My "Yay" was for the minor victory - not the larger one. :-)

That said, I'm finding more consensus here (I believe) as all of my comments to this point where with the expectation that either the response header and/or well-known URI were in place to provide further "clear and prominent" notice to the user where their DNT header is or is not being applied (prominence decided by the web browser vendors).

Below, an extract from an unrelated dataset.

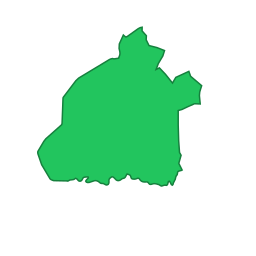 outline of Matam, rotated 128°
{"feature_id": "SEN-767", "entity_name": "Matam", "entity_type": "Region", "adm_level": 1, "iso_a3": "SEN", "parent_name": "Senegal", "parent_adm1": "", "projection": "mercator", "projection_center": [-13.497, 15.275], "detail": "fine", "context": "isolated", "style": "filled", "palette": "green", "viewbox_px": 256, "rotation_deg": 128, "n_neighbors": 0, "source": "natural_earth", "source_scale": "10m", "svg_char_len": 2441}
<svg xmlns="http://www.w3.org/2000/svg" viewBox="0 0 256 256"><g transform="rotate(128 128 128)"><path d="M127.8,59.5L128.1,59.7L128.9,60.0L129.3,60.3L129.5,60.7L129.6,60.8L129.8,60.9L130.2,61.1L130.5,61.2L131.0,61.6L131.7,61.8L132.2,61.7L134.3,60.6L134.7,60.5L136.2,60.5L136.4,60.4L137.0,60.3L139.3,59.2L143.4,58.4L144.4,57.9L144.9,57.8L145.3,57.8L145.8,57.9L145.9,59.0L144.7,61.5L144.5,62.7L145.3,63.2L148.1,62.1L149.3,62.2L149.6,62.6L150.3,63.7L150.6,64.1L152.8,65.6L153.2,66.1L153.4,66.8L153.5,68.2L153.6,68.8L154.7,71.5L155.2,72.3L155.7,73.1L156.4,73.8L158.3,75.2L158.8,75.9L159.0,76.5L158.9,77.2L158.6,78.6L158.6,79.2L158.8,79.8L159.1,80.2L160.5,81.9L161.2,83.1L161.6,84.5L161.6,86.0L161.4,86.7L161.2,87.4L161.0,88.0L161.1,88.7L161.5,89.3L162.0,89.7L163.2,90.4L163.8,90.9L164.3,91.4L165.2,92.7L165.5,93.4L165.6,94.0L165.5,94.5L164.3,96.4L164.0,97.0L164.0,97.7L164.1,98.4L164.8,100.4L166.0,100.3L168.3,99.9L169.4,100.0L169.9,100.2L171.4,101.3L171.9,101.5L173.7,102.0L174.6,102.5L175.5,103.3L176.0,104.2L176.2,105.4L175.8,108.4L175.8,109.1L175.9,109.7L176.2,110.5L176.6,110.8L179.0,111.4L180.1,111.3L181.3,110.6L182.3,109.7L183.4,109.1L184.6,108.9L185.8,109.5L186.3,110.1L186.5,110.8L186.9,113.0L187.1,113.5L187.9,114.6L188.2,115.2L188.4,115.8L188.4,118.4L188.7,119.7L189.3,121.0L190.2,122.0L194.8,125.1L195.8,126.2L196.3,127.5L195.9,128.6L194.6,128.8L192.0,128.5L191.2,129.1L191.7,130.1L193.4,131.9L194.1,132.4L194.8,132.6L195.5,132.6L197.1,132.3L198.0,132.3L198.7,132.5L199.4,133.0L199.8,133.6L200.0,134.2L200.0,134.8L199.6,136.8L199.7,137.5L199.9,138.2L200.0,138.4L201.9,139.0L202.6,139.6L204.8,141.8L206.9,142.7L207.1,143.3L215.2,154.1L215.7,155.4L216.1,157.2L216.1,157.8L215.9,158.5L210.1,173.4L203.8,183.1L202.8,184.1L201.9,184.6L190.3,186.1L187.0,186.1L166.3,182.3L165.4,182.6L164.8,182.9L144.6,197.5L143.8,197.9L122.8,198.2L119.0,197.6L85.5,184.8L84.2,184.1L82.8,183.0L82.2,181.6L78.8,178.4L75.6,179.4L74.5,180.0L73.1,181.2L70.8,184.0L67.1,186.6L57.6,188.9L57.7,187.7L57.7,186.8L57.6,185.8L57.1,185.3L55.9,184.8L43.4,181.1L41.3,180.1L39.9,178.9L42.8,176.7L44.0,170.3L47.3,168.0L50.1,162.2L46.8,154.7L44.5,146.9L49.8,144.9L58.5,143.8L64.6,141.9L61.3,140.3L62.6,131.6L65.2,120.6L58.7,121.5L45.9,114.9L48.7,110.5L49.3,96.0L51.5,95.2L55.4,93.7L58.5,91.7L64.6,85.9L67.9,90.5L74.4,94.0L80.2,96.9L83.3,99.2L94.7,90.3L107.0,80.1L115.6,72.3L116.8,69.4L124.6,66.2L127.8,59.5Z" fill="#22c55e" stroke="#15803d" stroke-width="1.5"/></g></svg>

If we agree that any party that believes it has out-of-band consent must state as such in either the response header or the well-known URI (approach to be decided upon) and that this meets the conditions of compliance with DNT - then I believe we're in a good place and this would allow us to avoid the longer debate around "appropriate consent" mechanisms.

Thoughts?

- Shane

-----Original Message-----
From: Rigo Wenning [mailto:rigo@w3.org]<mailto:[mailto:rigo@w3.org]>
Sent: Monday, April 02, 2012 12:39 PM
To: public-tracking@w3.org<mailto:public-tracking@w3.org>
Cc: David Singer; Shane Wiley
Subject: Re: ACTION-152 - Write up logged-in-means-out-of-band-consent

On Monday 02 April 2012 11:30:15 David Singer wrote:
> But we are left with the question of defining what the user needs to give
> consent to, and how much consent may reasonably be bundled. That's a
> description of our protocol.

And that's why I believe the YAY of Shane was a bit early. And this exactly
what JC was suggesting.

David, the lack of precision of "give consent" is creating a pseudo
consensus IMHO. We have to be more concrete. Shane said, the service would
declare if it honors DNT even though the user is logged-in. This hints to
the fact that we have to agree on the response headers. So if a service
tracks because it believes it has an agreement (I heard Shane telling that
story in Brussels) it can either say: DNT is off, you're logged-in/consented
Or the service can say: We accept your DNT=1 and the compliance spec would
specify what JC suggested for that case.

But at least, there is no misunderstanding that people believe DNT=1 while
Services send DNT=ack and track anyway because of some privacy policy
meaning in section 178. It would also solve my use case with the forgotten
login-cookie as the browser would recognize the tracking in the response
header. So I think this is a viable way out. Shane?